In above case, the operation and effect are same as those of the previous embodiment, and therefore descriptions for those are omitted.
Hereinafter, effects of the variable quantity control apparatus for the variable radius type scroll compressor according to the present invention will be described.
According to the variable quantity control apparatus for the variable radius type scroll compressor of the present invention, at least one cut surface is formed on an outer circumferential surface of the driving pin part, and more than two stopping surfaces for controlling recessed amount of the eccentric bushing by surface contacting to the cut surface of the driving pin part when the eccentric bushing recesses as performing angular movement with the orbiting scroll centering around the driving pin part are formed on an inner circumferential surface of the eccentric bushing, whereby the manufacturing cost can be reduced by reducing the number of components and the number of assembling processes, and the recessions of the eccentric bushing or the orbiting scroll can be stably restrained by surface contacting of the cut surface of the rotary shaft and the stopping surface of the eccentric bushing.
Also, the cut surface is formed only on the upper half part of the driving pin part and the stopping surface is formed only on the upper half part of the eccentric bushing, and therefore the stress concentration on the starting end of the driving pin part and the resistance can be improved.
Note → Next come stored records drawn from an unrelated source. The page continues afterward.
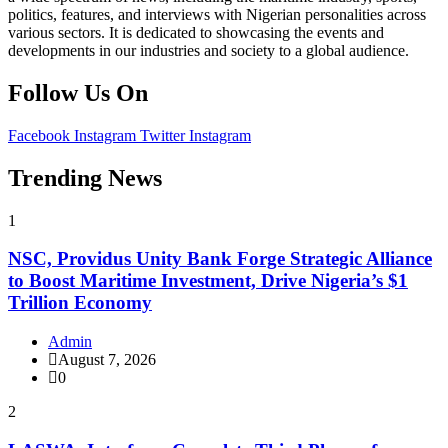
politics, features, and interviews with Nigerian personalities across
various sectors. It is dedicated to showcasing the events and
developments in our industries and society to a global audience.
Follow Us On
Facebook
Instagram
Twitter
Instagram
Trending News
1
NSC, Providus Unity Bank Forge Strategic Alliance
to Boost Maritime Investment, Drive Nigeria’s $1
Trillion Economy
Admin
August 7, 2026
0
2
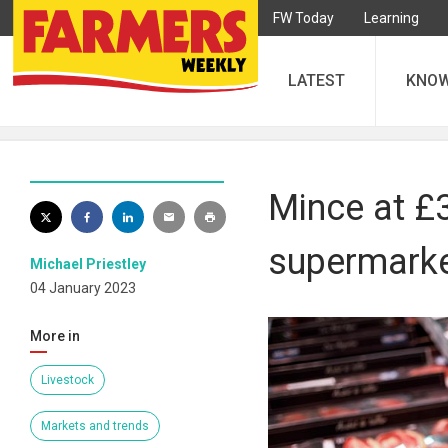
FW Today
Learning
LATEST
KNO
Mince at £
supermarke
Michael Priestley
04 January 2023
More in
Livestock
Markets and trends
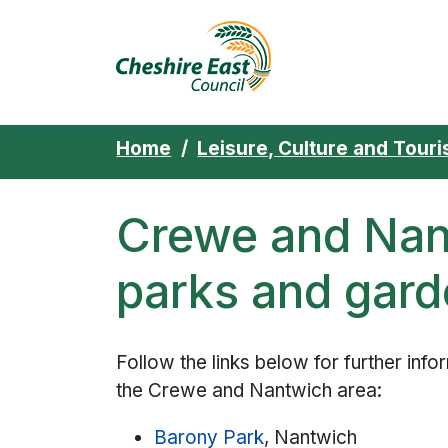
Cheshire East 
Skip to content
Home
Leisure, Culture and Tour
Crewe and Nan
parks and gar
Follow the links below for further inf
the Crewe and Nantwich area:
Barony Park
, Nantwich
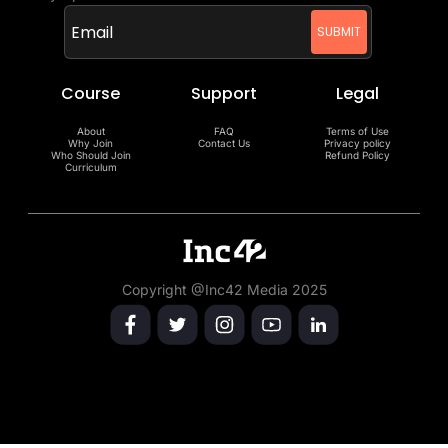
Course
Support
Legal
About
FAQ
Terms of Use
Why Join
Contact Us
Privacy policy
Who Should Join
Refund Policy
Curriculum
Copyright @Inc42 Media 2025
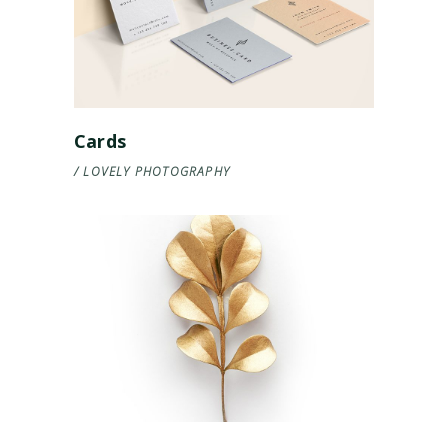
Cards
LOVELY
PHOTOGRAPHY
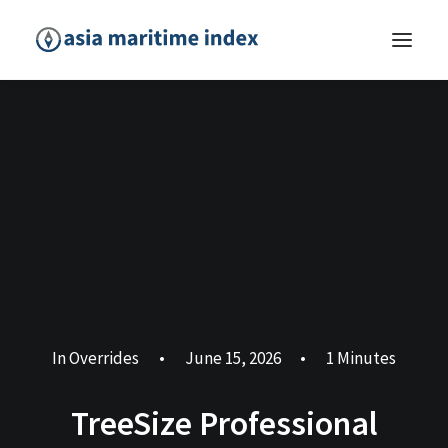
In
Overrides
•
June 15, 2026
•
1 Minutes
TreeSize Professional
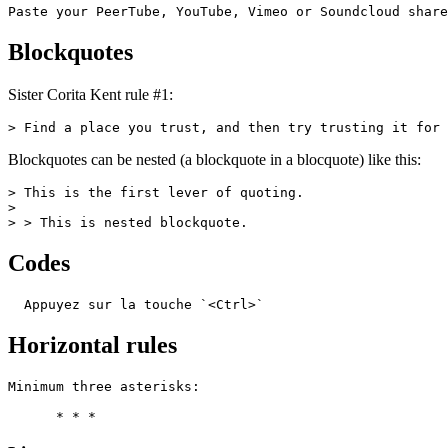
Paste your PeerTube, YouTube, Vimeo or Soundcloud share
Blockquotes
Sister Corita Kent rule #1:
> Find a place you trust, and then try trusting it for 
Blockquotes can be nested (a blockquote in a blocquote) like this:
> This is the first lever of quoting.

>

> > This is nested blockquote.
Codes
  Appuyez sur la touche `<Ctrl>`
Horizontal rules
Minimum three asterisks:

      * * *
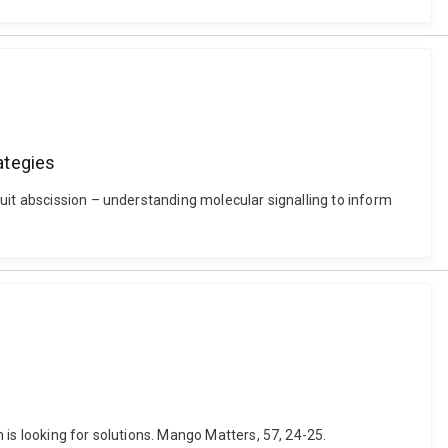
ategies
uit abscission – understanding molecular signalling to inform
is looking for solutions. Mango Matters, 57, 24-25.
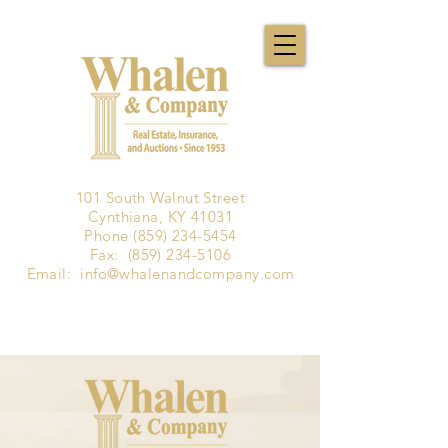
101 South Walnut Street
Cynthiana, KY 41031
Phone
(859) 234-5454
Fax:
(859) 234-5106
Email:
info@whalenandcompany.com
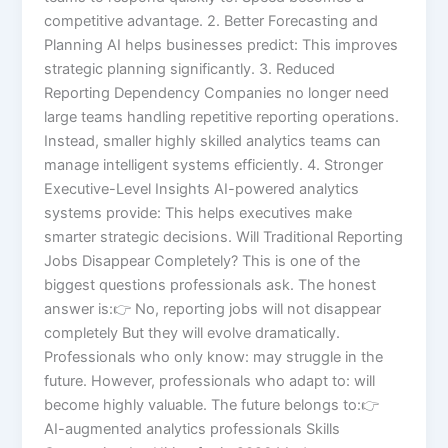
competitive advantage. 2. Better Forecasting and
Planning AI helps businesses predict: This improves
strategic planning significantly. 3. Reduced
Reporting Dependency Companies no longer need
large teams handling repetitive reporting operations.
Instead, smaller highly skilled analytics teams can
manage intelligent systems efficiently. 4. Stronger
Executive-Level Insights AI-powered analytics
systems provide: This helps executives make
smarter strategic decisions. Will Traditional Reporting
Jobs Disappear Completely? This is one of the
biggest questions professionals ask. The honest
answer is:👉 No, reporting jobs will not disappear
completely But they will evolve dramatically.
Professionals who only know: may struggle in the
future. However, professionals who adapt to: will
become highly valuable. The future belongs to:👉
AI-augmented analytics professionals Skills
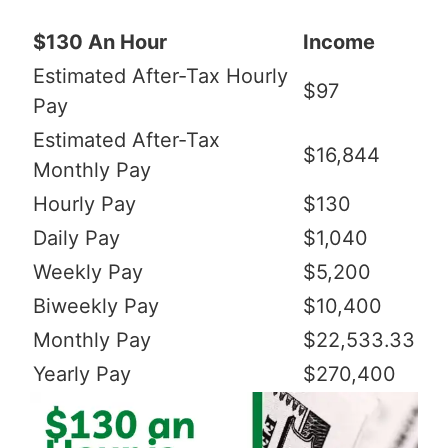
$130 An Hour
Income
Estimated After-Tax Hourly
$97
Pay
Estimated After-Tax
$16,844
Monthly Pay
Hourly Pay
$130
Daily Pay
$1,040
Weekly Pay
$5,200
Biweekly Pay
$10,400
Monthly Pay
$22,533.33
Yearly Pay
$270,400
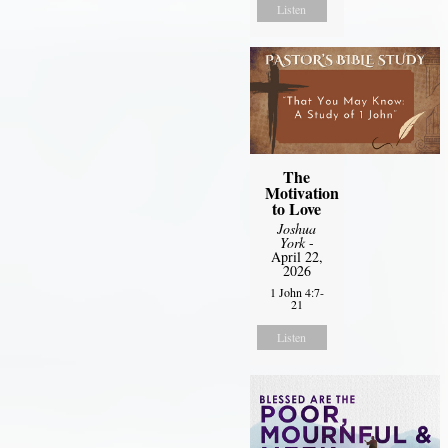
Listen
The
Motivation
to Love
Joshua
York
-
April 22,
2026
1 John 4:7-
21
Listen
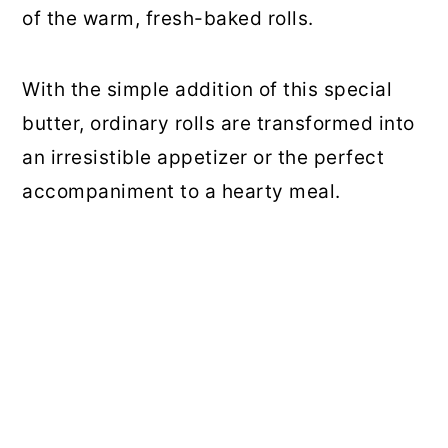
of the warm, fresh-baked rolls.
With the simple addition of this special
butter, ordinary rolls are transformed into
an irresistible appetizer or the perfect
accompaniment to a hearty meal.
As the present invention may be embodied in several forms without departing from the spirit or essential characteristics thereof, it should also be understood that the above-described embodiments are not limited by any of the details of the foregoing description, unless otherwise specified, but rather should be construed broadly within its spirit and scope as defined in the appended claims, and therefore all changes and modifications that fall within the metes and bounds of the claims, or equivalence of such metes and bounds are therefore intended to be embraced by the appended claims.